— WRITTEN INSTRUCTION —
Reproduce every line of the material below word for word, leaving out the pictures.

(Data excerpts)
☆ ☆ ☆ ☆ ☆ ☆ ☆

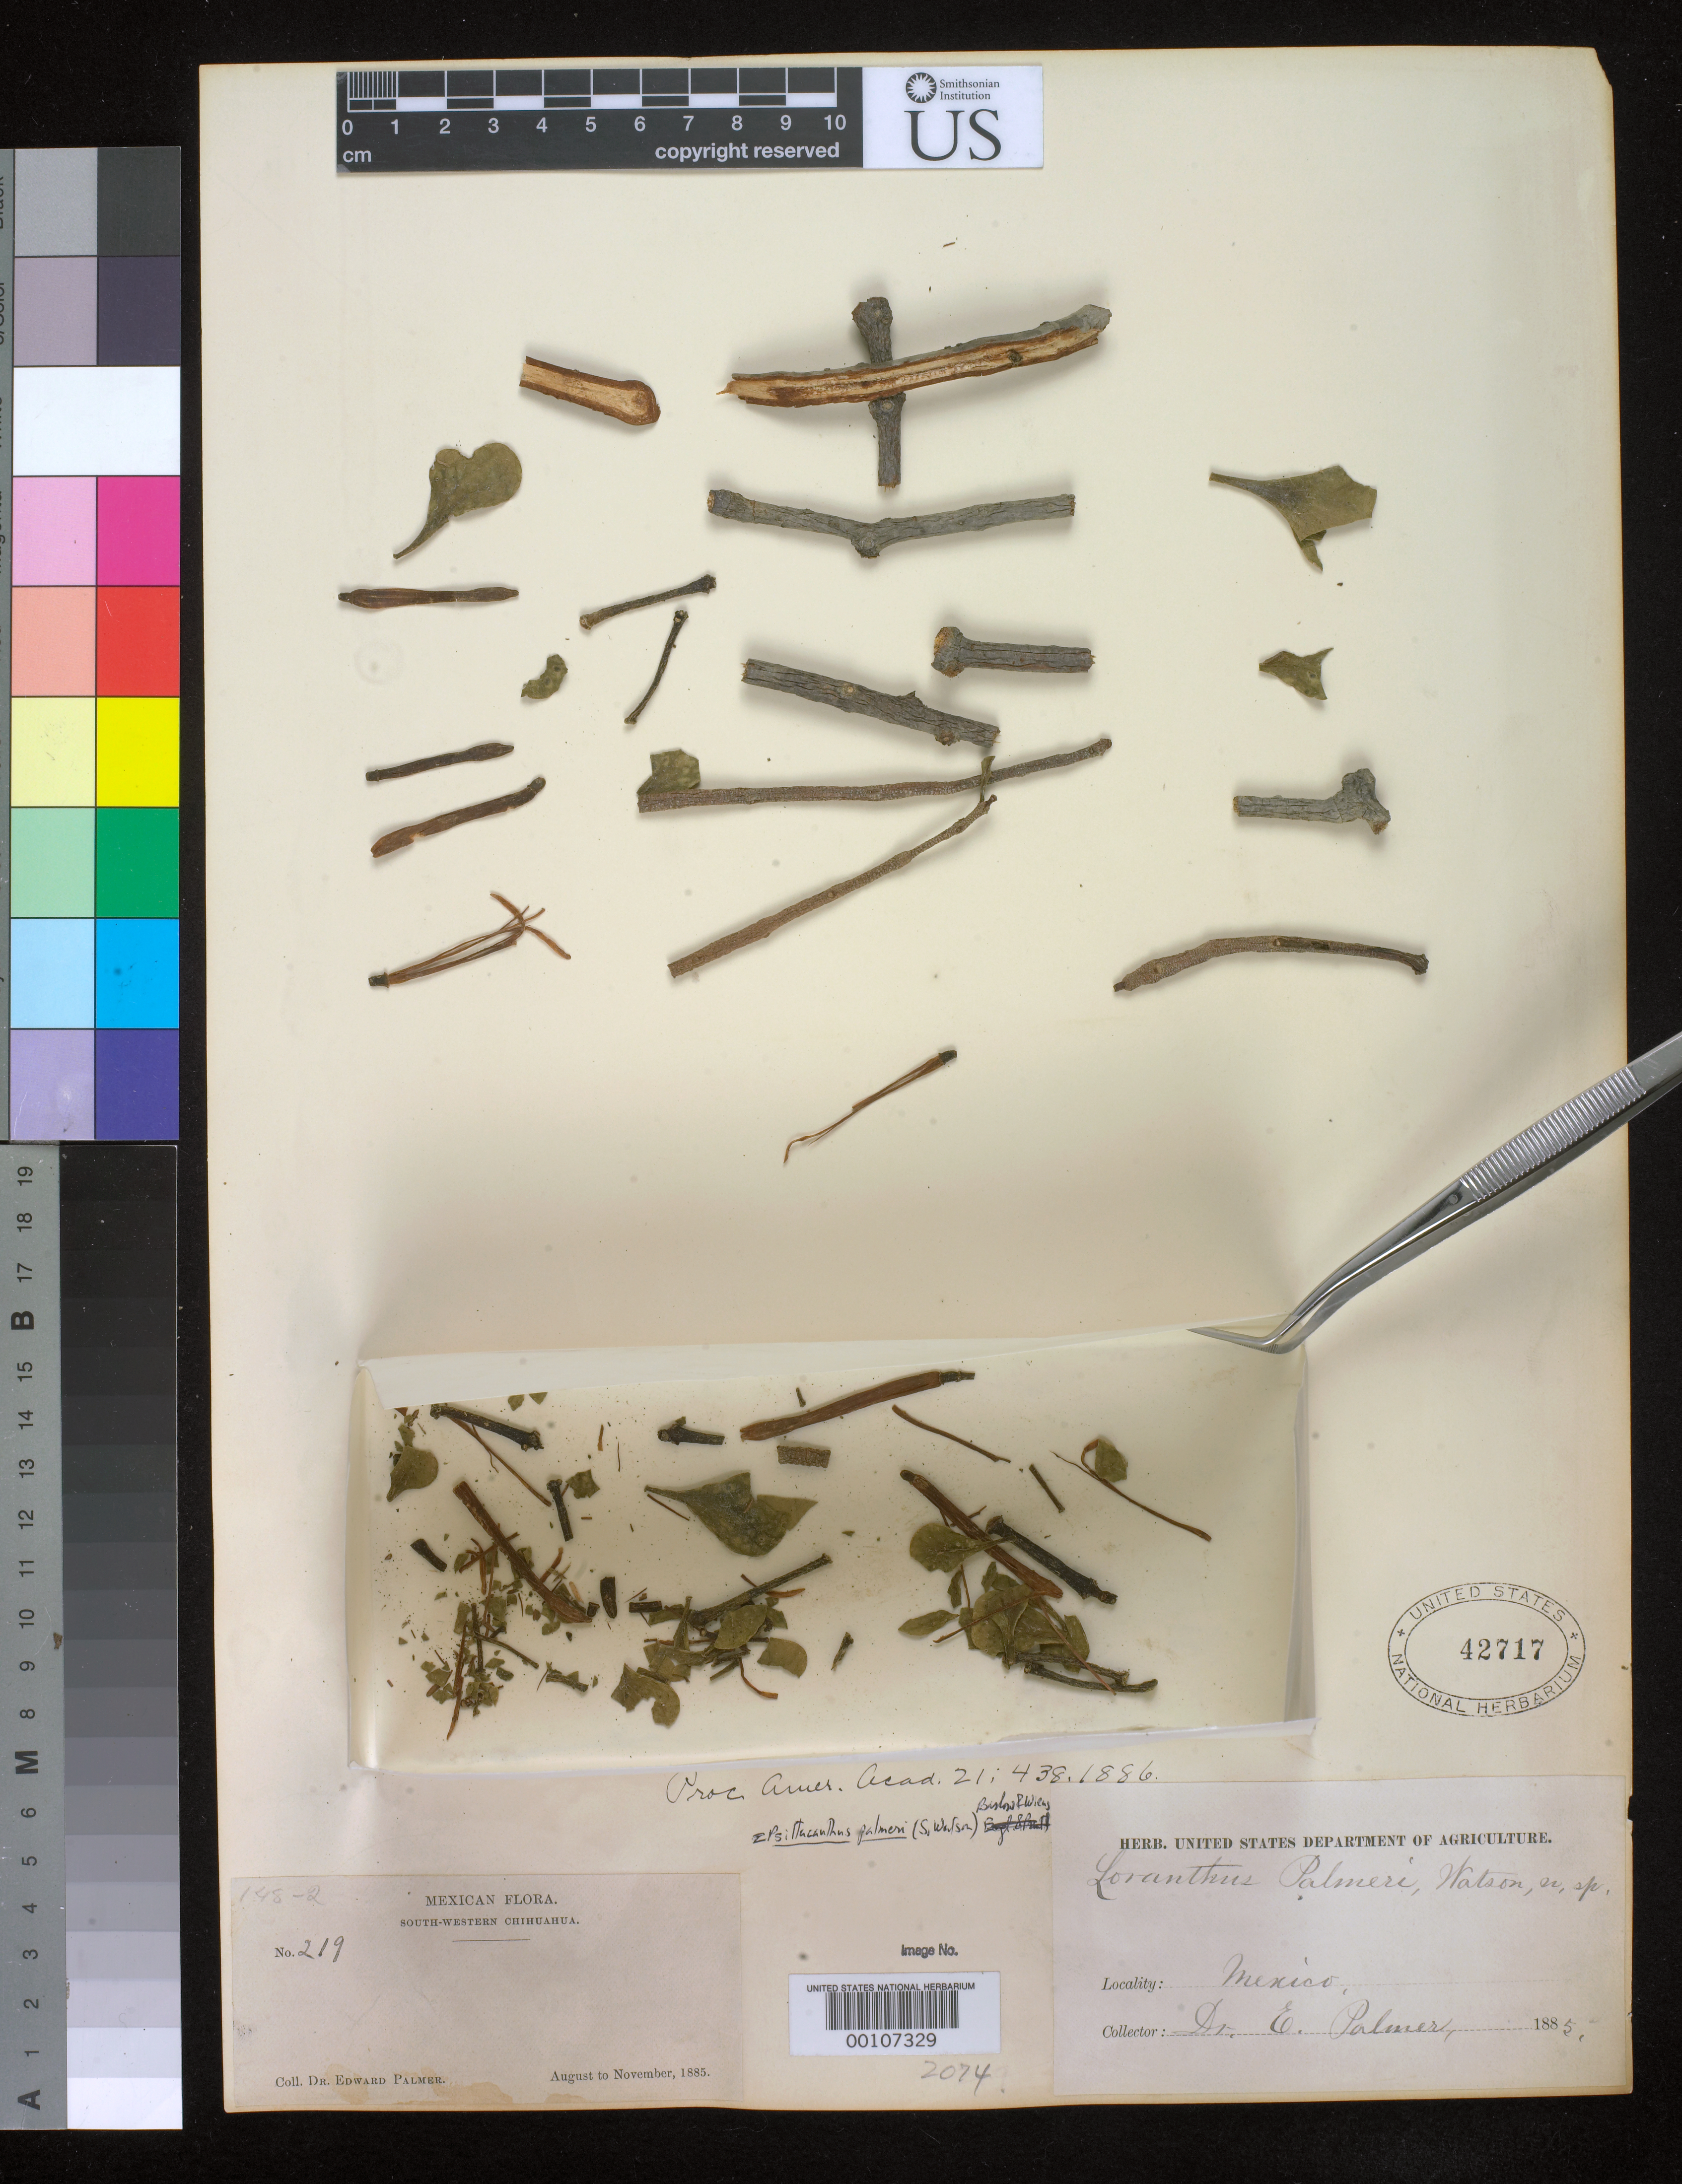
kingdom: Plantae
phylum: Tracheophyta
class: Magnoliopsida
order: Santalales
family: Loranthaceae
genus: Loranthus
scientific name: Loranthus palmeri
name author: S. Watson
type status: Type Collection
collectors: E. Palmer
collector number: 219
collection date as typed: Aug 1885 to -- Nov 1885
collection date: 1885-08/1885-11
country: Mexico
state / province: Chihuahua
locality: South-western Chihuahua.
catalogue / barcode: US 42717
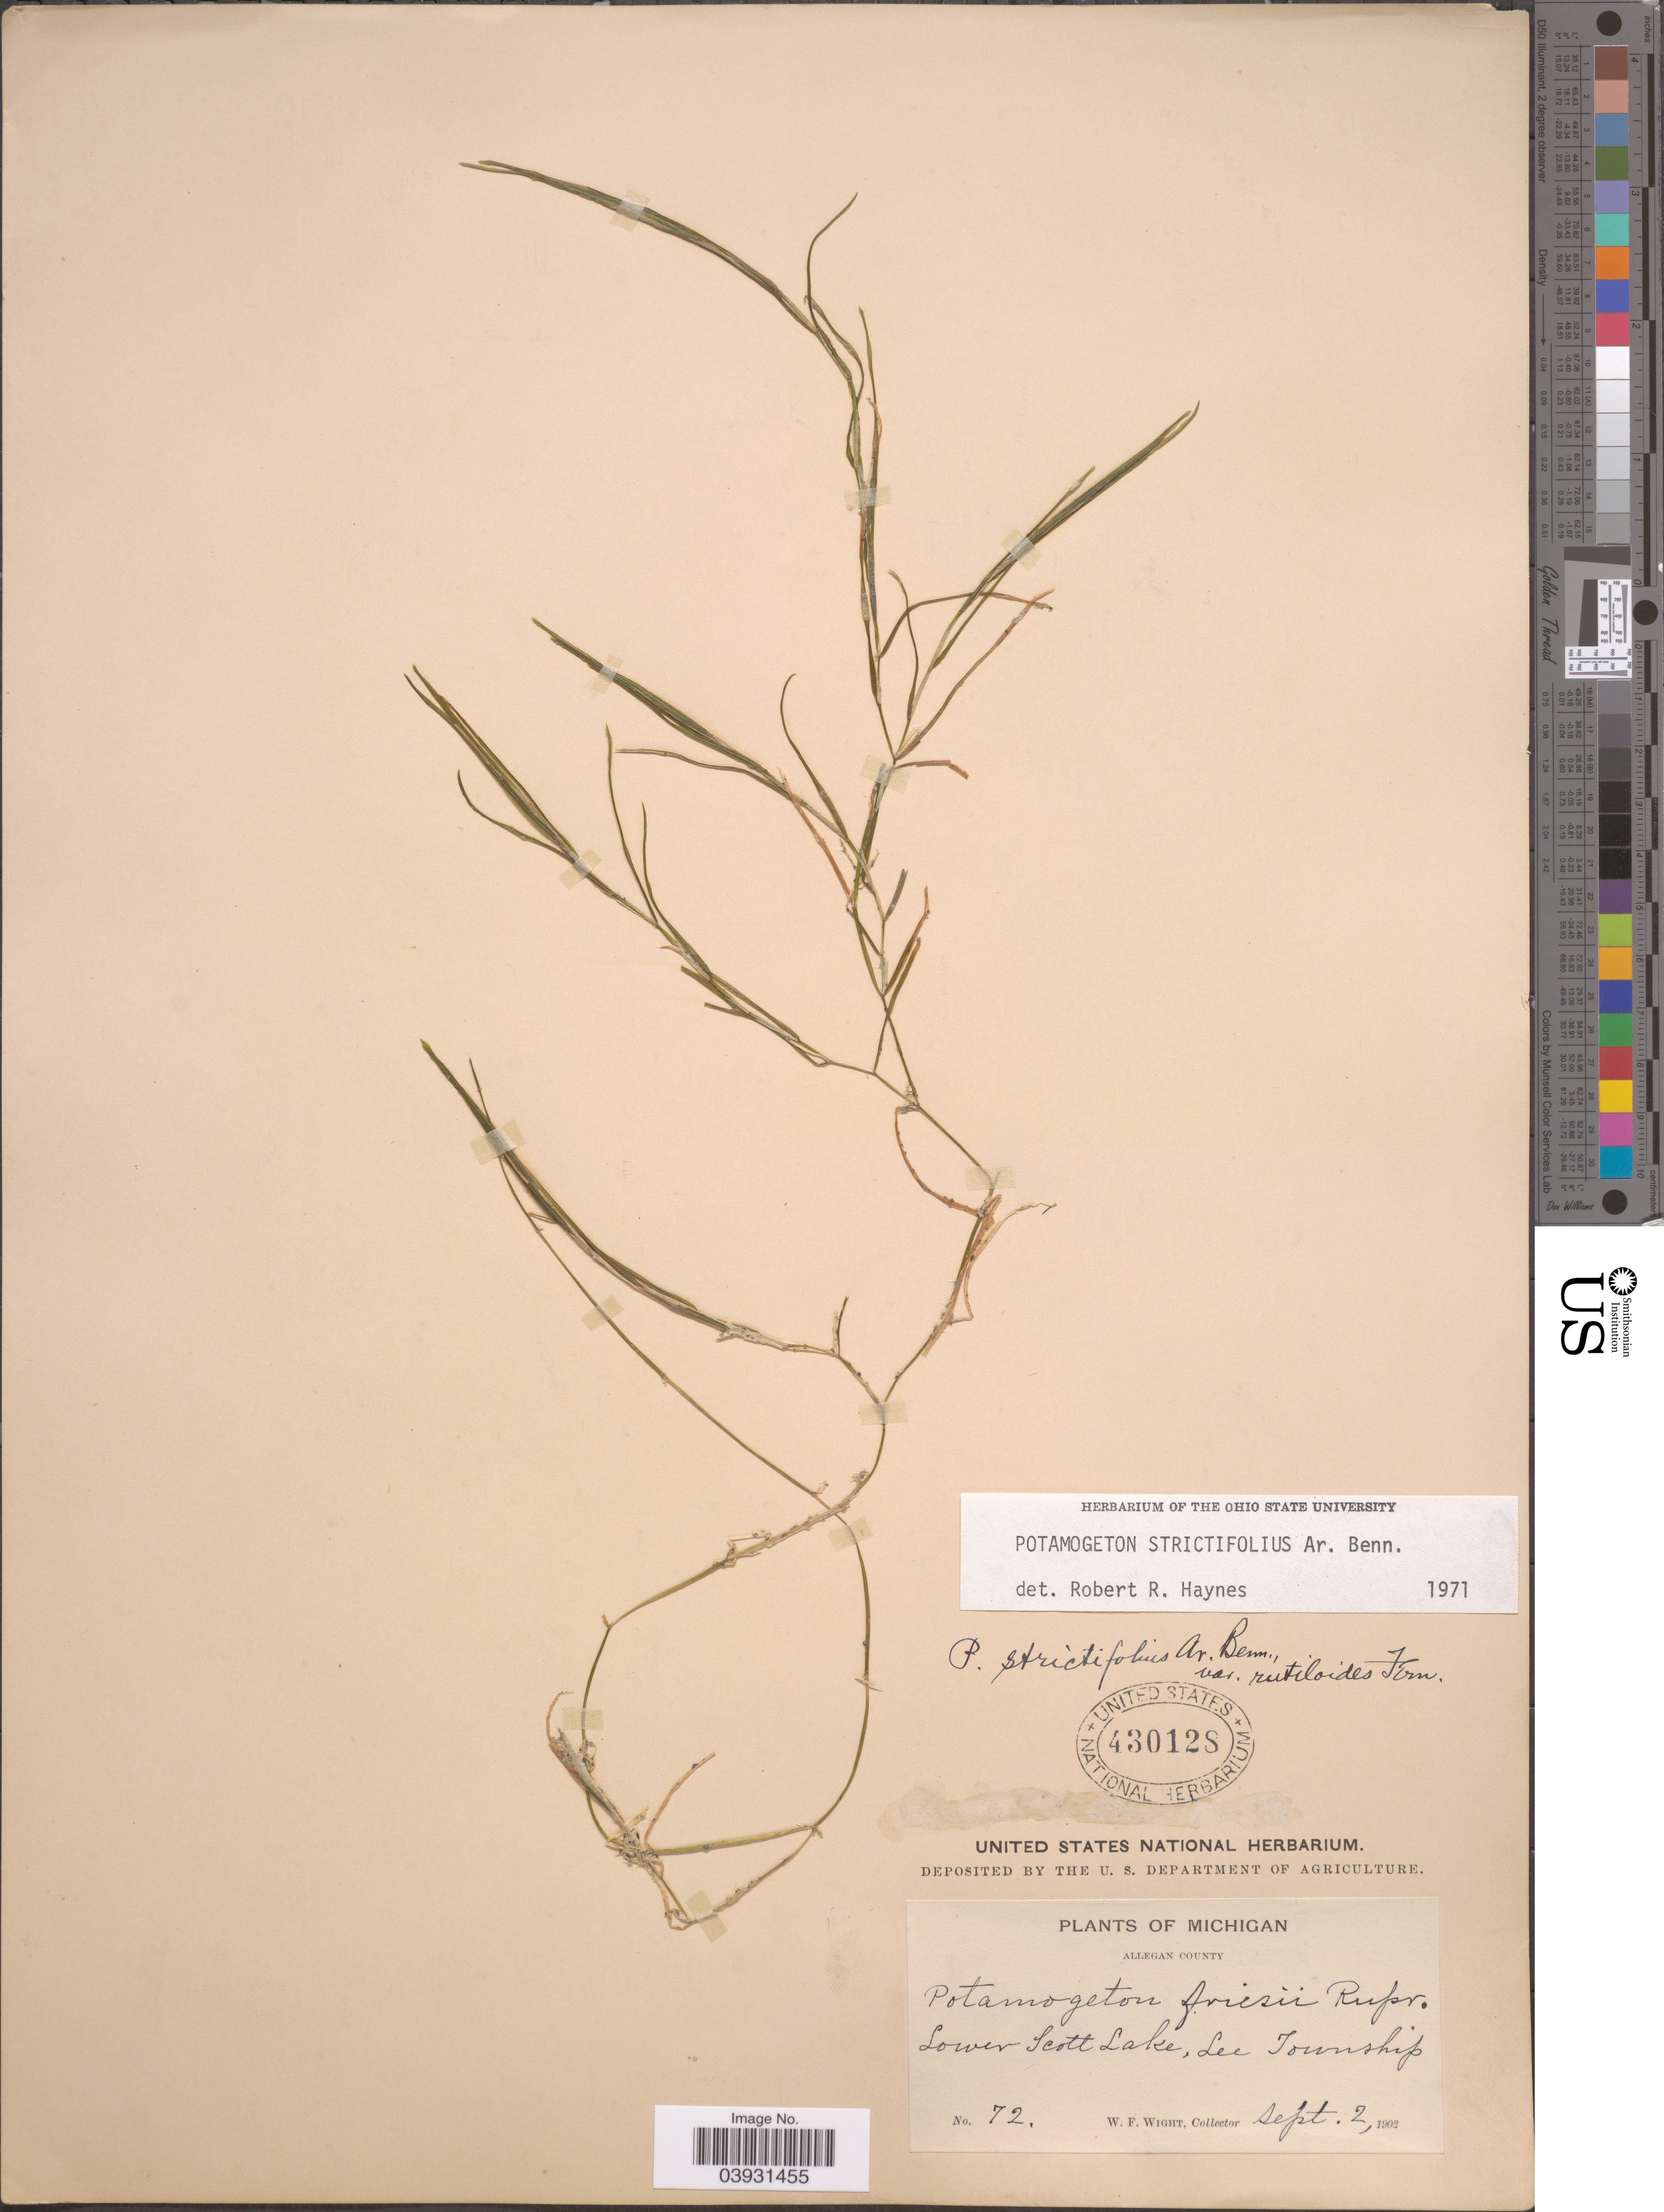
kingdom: Plantae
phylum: Tracheophyta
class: Liliopsida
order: Alismatales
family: Potamogetonaceae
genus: Potamogeton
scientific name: Potamogeton strictifolius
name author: A. Benn.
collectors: W. Wight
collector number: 72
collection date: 1902-09-02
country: United States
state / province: Michigan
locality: Allegan County. Lower Scott Lake, Lee Township.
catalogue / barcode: US 430128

☆ ☆ ☆ ☆ ☆ ☆ ☆

— CORRECT RESULT —
kingdom: Plantae
phylum: Tracheophyta
class: Magnoliopsida
order: Santalales
family: Loranthaceae
genus: Loranthus
scientific name: Loranthus palmeri
name author: S. Watson
type status: Type Collection
collectors: E. Palmer
collector number: 219
collection date as typed: Aug 1885 to -- Nov 1885
collection date: 1885-08/1885-11
country: Mexico
state / province: Chihuahua
locality: South-western Chihuahua.
catalogue / barcode: US 42717
kingdom: Plantae
phylum: Tracheophyta
class: Liliopsida
order: Alismatales
family: Potamogetonaceae
genus: Potamogeton
scientific name: Potamogeton strictifolius
name author: A. Benn.
collectors: W. Wight
collector number: 72
collection date: 1902-09-02
country: United States
state / province: Michigan
locality: Allegan County. Lower Scott Lake, Lee Township.
catalogue / barcode: US 430128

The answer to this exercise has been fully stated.